Between files/partitions, I imagine you could just order alphabetically or 
something. Generally speaking, anything that is stable between subsequent 
immutable accesses would be good enough if there is no inherent expectation of 
ordering for the storage method. Choosing the storage method is the 
responsibility of the user, so weird orderings due to the storage method should 
not come as a surprise.
{quote}Should a built Acero exec-plan be optimized before running internally? I 
guess that would be an important feature, but I am not quite sure if we have a 
plan for this kind of an implementation.
{quote}
In general, if you want something to run efficiency on some specific 
architecture, you can't expect to rely solely upon a generic optimizer with no 
knowledge of that specific architecture. So I don't think you can ever avoid 
Acero-specific optimizations. I do however think that you can get ~90% of the 
Acero-specific optimizations done in the same tree traversal that you need for 
the Substrait to Acero conversion anyway, as the more complex grunt work of 
pushing filters and projections through joins and such would already have been 
done at the Substrait level. So that's what I've been proposing.

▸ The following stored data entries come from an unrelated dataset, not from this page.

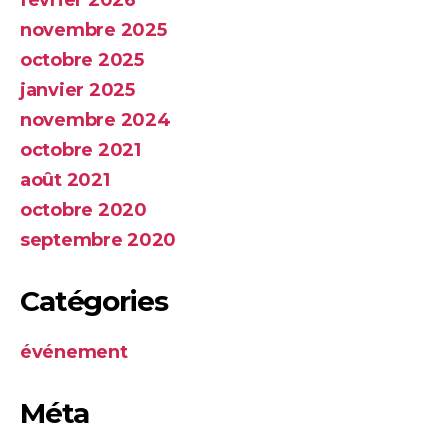
novembre 2025
octobre 2025
janvier 2025
novembre 2024
octobre 2021
août 2021
octobre 2020
septembre 2020
Catégories
événement
Méta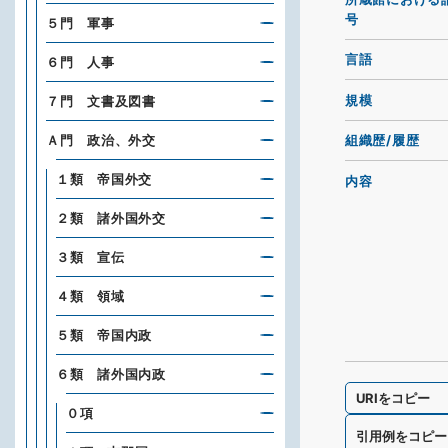
号
５門 軍事
言語
６門 人事
規模
７門 文書及図書
Ａ門 政治、外交
組織歴/履歴
１類 帝国外交
内容
２類 諸外国外交
３類 宣伝
４類 領域
５類 帝国内政
６類 諸外国内政
URIをコピー
０項
引用例をコピー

> [C++] Adding ExecNode with Sort and Fetch capability
> ----------------------------------------------------
>
>                 Key: ARROW-17183
>                 URL: https://issues.apache.org/jira/browse/ARROW-17183
>             Project: Apache Arrow
>          Issue Type: New Feature
>          Components: C++
>            Reporter: Vibhatha Lakmal Abeykoon
>            Assignee: Vibhatha Lakmal Abeykoon
>            Priority: Major
>
> In Substrait integrations with ACERO, a functionality required is the ability 
> to fetch records sorted and unsorted.
> Fetch operation is defined as selecting `K` number of records with an offset. 
> For instance pick 10 records skipping the first 5 elements. Here we can 
> define this as a Slice operation and records can be easily extracted in a 
> sink-node. 
> Sort and Fetch operation applies when we need to execute a Fetch operation on 
> sorted data. The main issue is we cannot have a sort node followed by a 
> fetch. The reason is that all existing node definitions supporting sort are 
> based on sink nodes. Since there cannot be a node followed by sink, this 
> functionality has to take place in a single node. 
> But this is not a perfect solution for fetch and sort, but one way to do this 
> is define a sink node where the records are sorted and then a set of items 
> are fetched. 
> Another dilema is what if sort is followed by a fetch. In that case, there 
> has to be a flag to enable the order of the operations. 
> The objective of this ticket is to discuss a viable efficient solution and 
> include new nodes or a method to execute such a logic.